# What to produce
Exactly as written, please repeat the data that follows, but not the pictures.

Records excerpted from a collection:
-- -- --

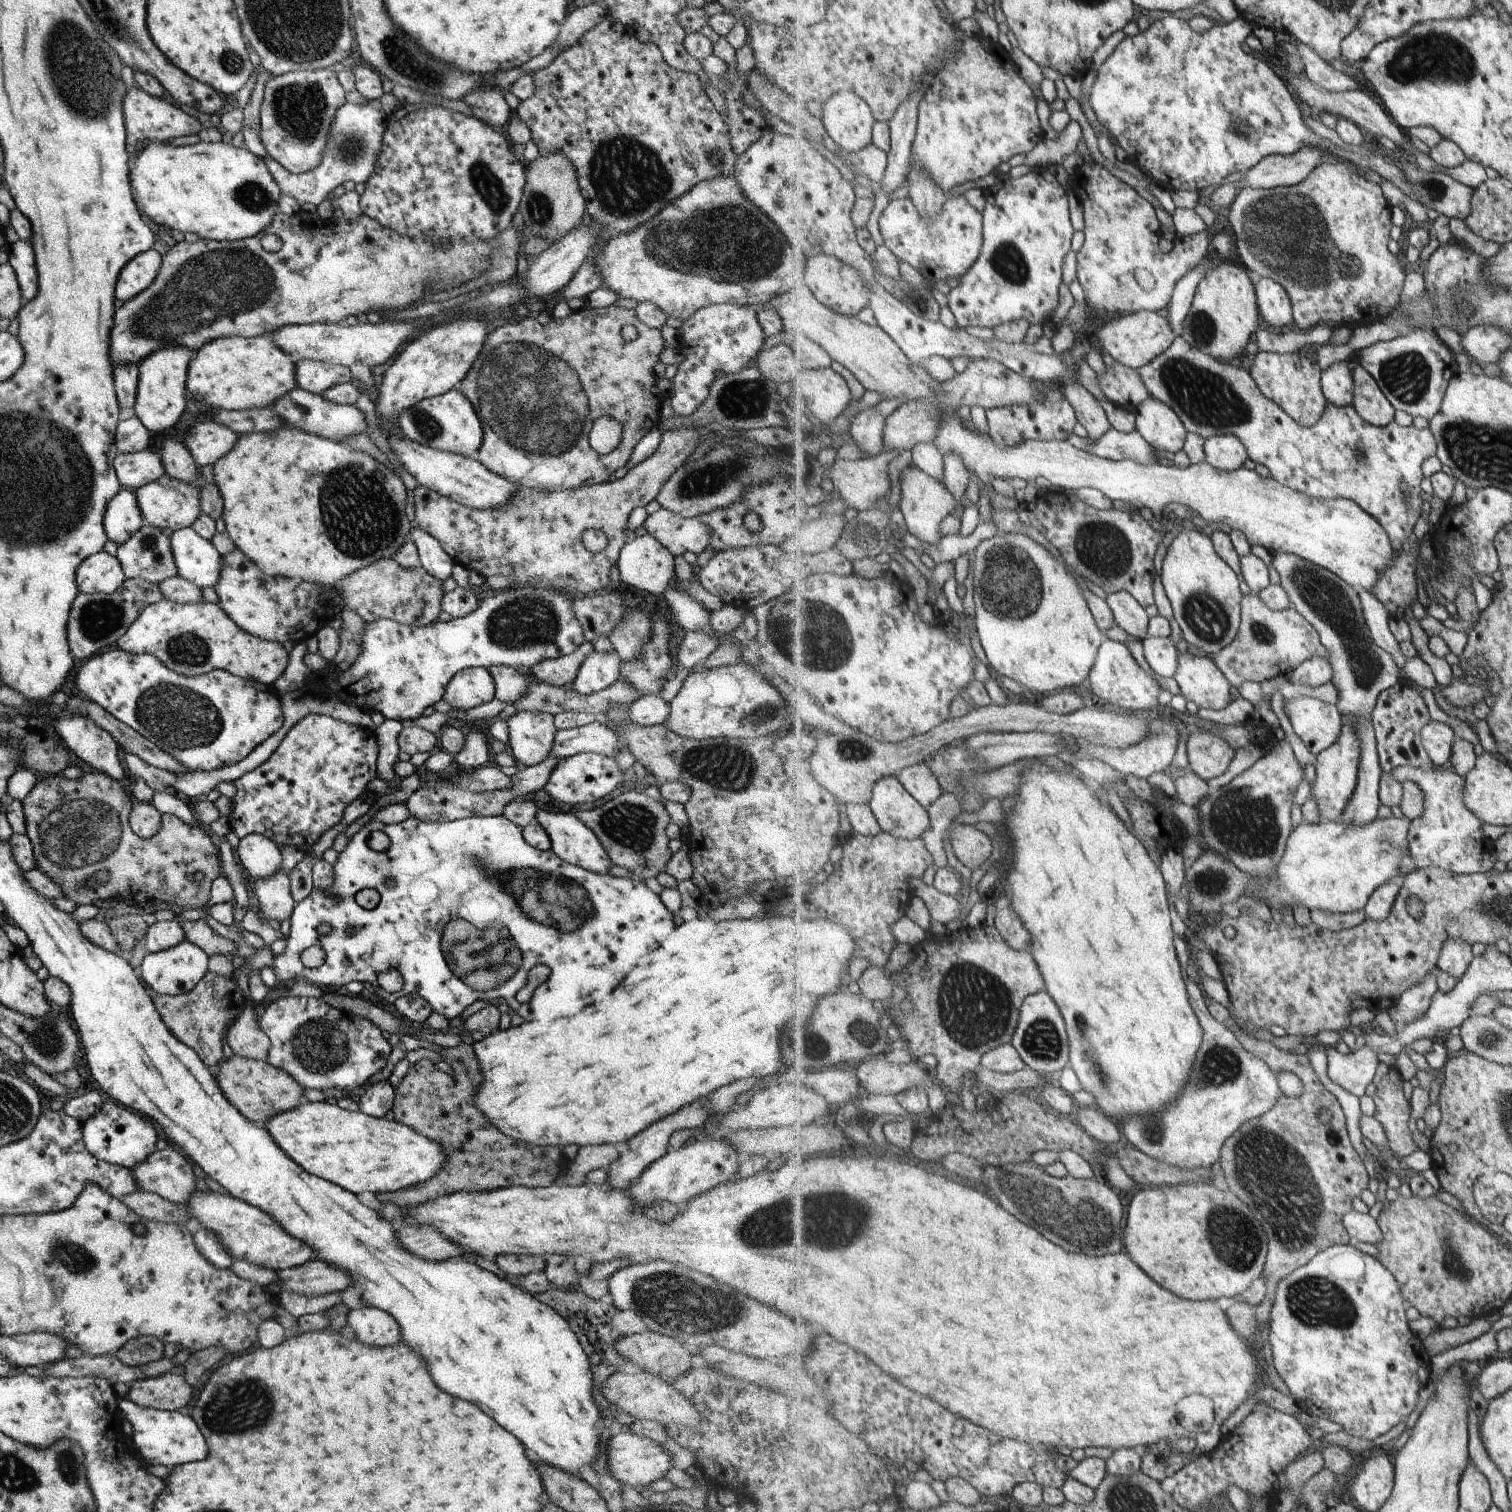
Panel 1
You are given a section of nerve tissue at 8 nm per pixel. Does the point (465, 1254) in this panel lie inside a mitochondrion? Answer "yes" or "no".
no

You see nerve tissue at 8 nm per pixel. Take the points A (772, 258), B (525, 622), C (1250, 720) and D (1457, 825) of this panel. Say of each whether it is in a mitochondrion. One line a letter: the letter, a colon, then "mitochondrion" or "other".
A: mitochondrion
B: mitochondrion
C: other
D: other

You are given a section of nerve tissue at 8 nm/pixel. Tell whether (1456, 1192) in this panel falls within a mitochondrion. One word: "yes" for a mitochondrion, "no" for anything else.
no

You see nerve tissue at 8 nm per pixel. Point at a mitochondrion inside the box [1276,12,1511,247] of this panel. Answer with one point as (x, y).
(1436, 54)

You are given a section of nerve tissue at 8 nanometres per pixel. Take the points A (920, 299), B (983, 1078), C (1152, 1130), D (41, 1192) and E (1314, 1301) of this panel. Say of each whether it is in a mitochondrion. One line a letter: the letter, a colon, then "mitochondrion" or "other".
A: mitochondrion
B: other
C: mitochondrion
D: mitochondrion
E: mitochondrion

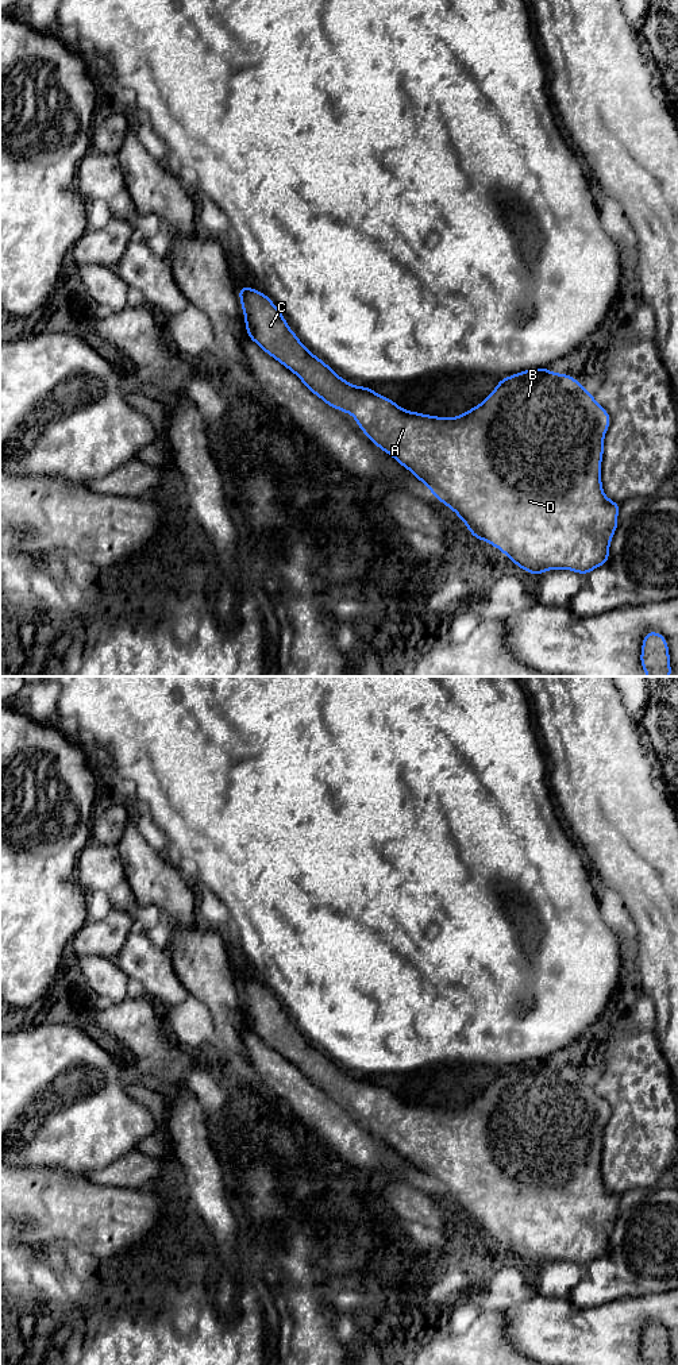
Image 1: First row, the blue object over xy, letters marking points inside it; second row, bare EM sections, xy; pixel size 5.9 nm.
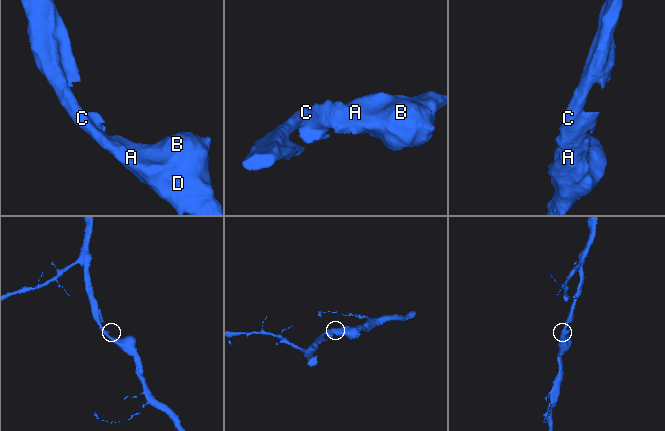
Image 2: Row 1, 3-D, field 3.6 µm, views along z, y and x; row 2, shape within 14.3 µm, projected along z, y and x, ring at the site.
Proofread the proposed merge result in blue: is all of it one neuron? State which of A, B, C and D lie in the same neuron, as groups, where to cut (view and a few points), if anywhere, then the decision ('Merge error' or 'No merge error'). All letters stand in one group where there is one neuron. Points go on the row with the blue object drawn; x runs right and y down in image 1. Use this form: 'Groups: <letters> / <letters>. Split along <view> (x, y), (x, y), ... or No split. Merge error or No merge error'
Groups: A B C D. No split. No merge error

-- -- --

# Solved problem
Panel 1
You are given a section of nerve tissue at 8 nm per pixel. Does the point (465, 1254) in this panel lie inside a mitochondrion? Answer "yes" or "no".
no

You see nerve tissue at 8 nm per pixel. Take the points A (772, 258), B (525, 622), C (1250, 720) and D (1457, 825) of this panel. Say of each whether it is in a mitochondrion. One line a letter: the letter, a colon, then "mitochondrion" or "other".
A: mitochondrion
B: mitochondrion
C: other
D: other

You are given a section of nerve tissue at 8 nm/pixel. Tell whether (1456, 1192) in this panel falls within a mitochondrion. One word: "yes" for a mitochondrion, "no" for anything else.
no

You see nerve tissue at 8 nm per pixel. Point at a mitochondrion inside the box [1276,12,1511,247] of this panel. Answer with one point as (x, y).
(1436, 54)

You are given a section of nerve tissue at 8 nanometres per pixel. Take the points A (920, 299), B (983, 1078), C (1152, 1130), D (41, 1192) and E (1314, 1301) of this panel. Say of each whether it is in a mitochondrion. One line a letter: the letter, a colon, then "mitochondrion" or "other".
A: mitochondrion
B: other
C: mitochondrion
D: mitochondrion
E: mitochondrion

Image 1: First row, the blue object over xy, letters marking points inside it; second row, bare EM sections, xy; pixel size 5.9 nm.
Image 2: Row 1, 3-D, field 3.6 µm, views along z, y and x; row 2, shape within 14.3 µm, projected along z, y and x, ring at the site.
Proofread the proposed merge result in blue: is all of it one neuron? State which of A, B, C and D lie in the same neuron, as groups, where to cut (view and a few points), if anywhere, then the decision ('Merge error' or 'No merge error'). All letters stand in one group where there is one neuron. Points go on the row with the blue object drawn; x runs right and y down in image 1. Use this form: 'Groups: <letters> / <letters>. Split along <view> (x, y), (x, y), ... or No split. Merge error or No merge error'
Groups: A B C D. No split. No merge error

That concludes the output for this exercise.